Describe a configuration schema with dataclasses or pydantic and load values from the environment, in a static-typing-friendly way.

Examples

Flat

>>> os.environ["APP_HOSTS"] = '["b.org","sky.net"]'
>>> os.environ["APP_TOKEN"] = "very secret"
from typing import Sequence
from pydantic import SecretStr
import umwelt

class MyConfig:
    hosts: Sequence[str]
    token: SecretStr
    replicas: int = 2

config = umwelt.new(MyConfig, prefix="app")
>>> dataclasses.is_dataclass(config)
True
>>> config.hosts
["b.org", "sky.net"]
>>> config.token
SecretStr('**********')
>>> config.replicas
2

Nested

>>> os.environ["APP_DB_PORT"] = "32"
from __future__ import annotations  # for forward-references
from pydantic import UrlStr
import umwelt

class MyConfig:
    db: DbConfig
    host: UrlStr = "http://b.org"

@umwelt.subconfig
class DbConfig:
    port: int
    debug: bool = False

config = umwelt.new(MyConfig, prefix="app")
>>> config.host
"http://b.org"
>>> config.db.port
32

Install

$ pip install umwelt

Features

umwelt.new

umwelt.new expects one positional argument: the config class to fill. Umwelt will convert it into a dataclass if it's not one already.

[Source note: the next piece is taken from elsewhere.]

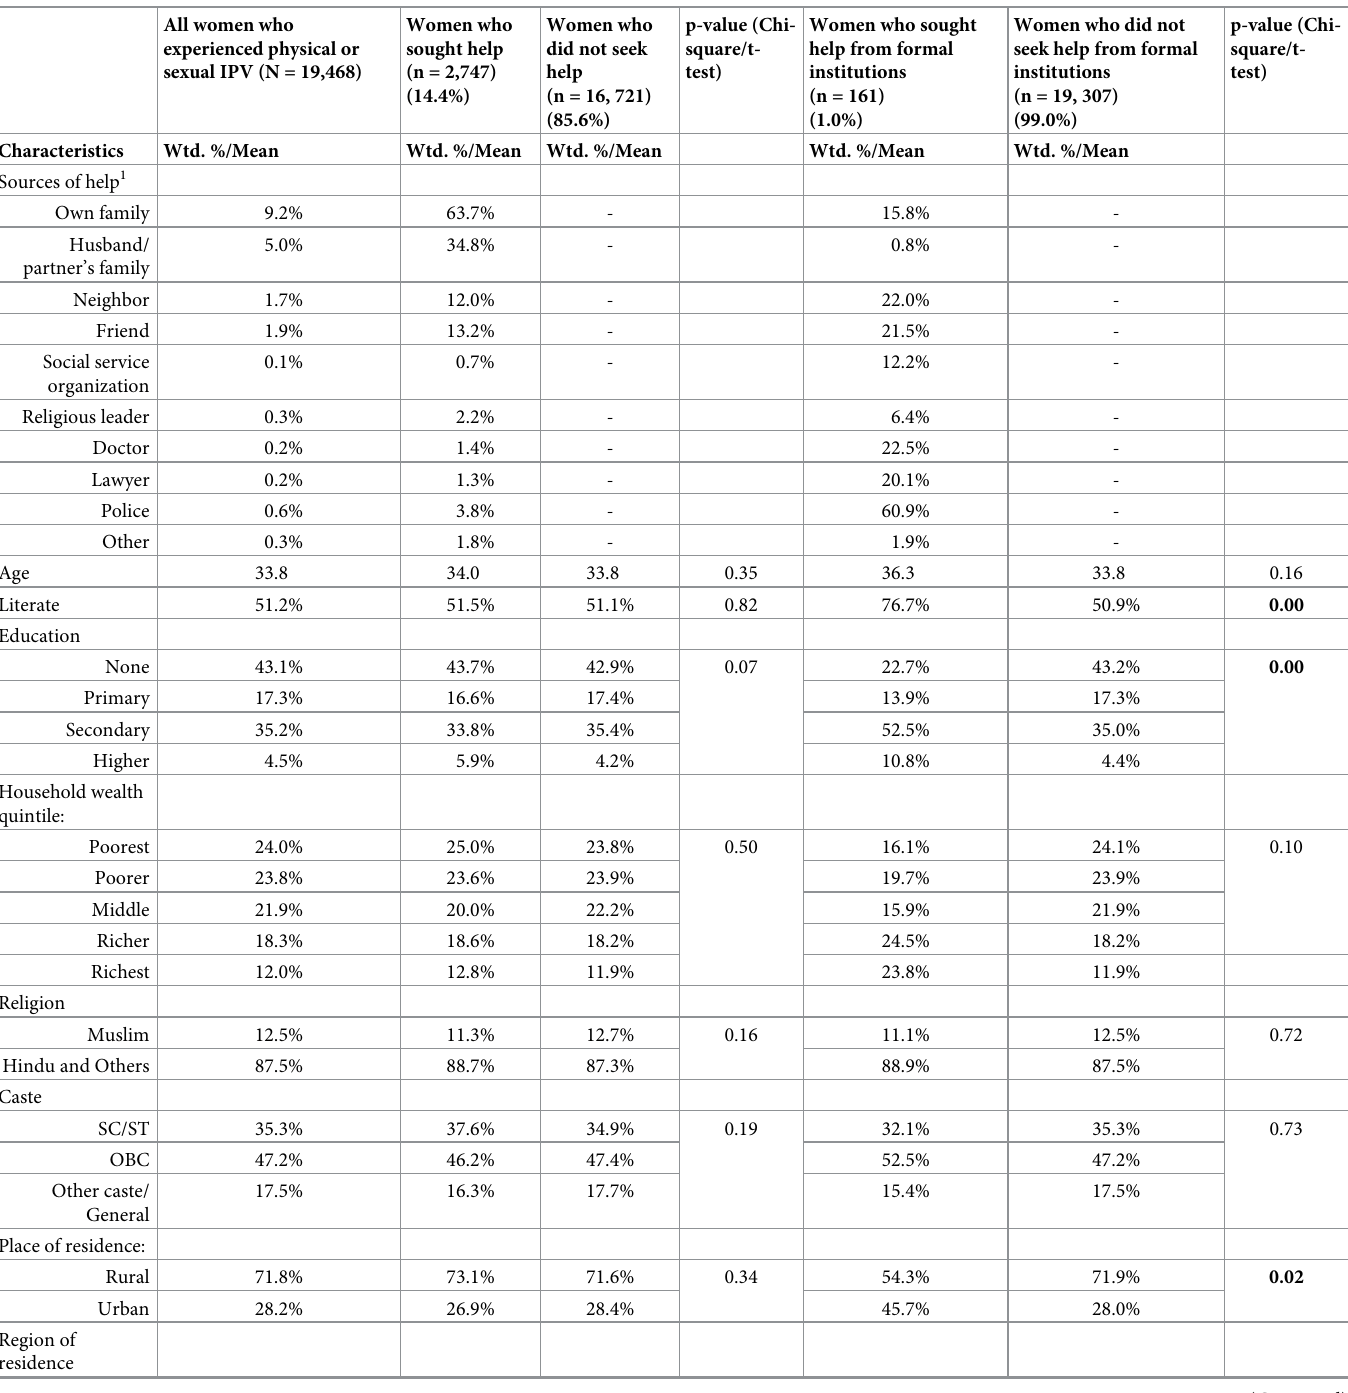
Table 1. Sample characteristics (N =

umwelt.new also accepts named arguments:

  • source (by default os.environ) is a Mapping[str, str] from which values are extracted.
  • prefix can be a string or a callable. As a string, it is prepended to the config field's name. As a callable, it receives the config field's name and its result is the source key name.
  • decoder is a callable expecting a type and a string, and returns a conversion of that string in that type, or in a type that pydantic can convert in that type. For example, when umwelt's default decoder is called with (List[Set[int]], "[[1]]"), it simply decodes the string from JSON and hence returns a list of lists, which pydantic properly converts into a list of sets.

@umwelt.subconfig

@umwelt.subconfig tags classes so that, when they appear as field annotations in another config class, umwelt.new doesn't instantiate them from a single source value, but rather from one source value per class field.

Example:

class Point:                              # no @subconfig
    def __init__(self, s: str):           # string input
        self.x, self.y = s.split(",", 1)  # arbitrary implementation

class MyConf:
    point: Point

conf = umwelt.new(MyConf, source={"POINT": "1,2"})  # one source entry
conf.point  # <Point at 0x7f07b1d04750>

conf.point is an instance of Point, built by passing the input value "1,2" directly to Point.__new__. There is only one source key: POINT.

Now compare with @umwelt.subconfig:

@umwelt.subconfig
class Point:
    x: int
    y: int

class MyConf:
    point: Point

conf = umwelt.new(MyConf, source={"POINT_X": "1", "POINT_Y": "2"})
conf.point  # Point(x=1, y=2)

conf.point is still an instance of Point (Point has been made a dataclass by Umwelt, hence the automatic __str__ implementation). There are two source keys: POINT_X and POINT_Y, each corresponding to a field of the Point class.

Comparison with Ecological

I've used Ecological for a long time. Today, a large part of Ecological's codebase implements features already found in dataclasses and pydantic, which are more mature. I believe Ecological's design can be dramatically simplified and improved by enforcing a strict separation of concerns:

  • class scaffolding is the responsibility of dataclasses (which, compared to metaclasses, is simpler, more introspectable, and comes with helpers like asdict);
  • type coercion and validation is the responsibility of pydantic (which has more features, e.g. nested data types, JSON Schema, serialization, etc.);
  • mapping a pydantic schema (the configuration class) to a string-to-string dict (like os.environ) is the responsibility of Umwelt.

Some compatibility-breaking decisions prevent from doing this in Ecological:

  • Don't autoload configuration values, especially not at class definition time. Instead, offer just one function (umwelt.new) that loads the configuration when it is called.
  • Don't tie variable prefixes to configuration classes, as that doesn't play well with nested configurations.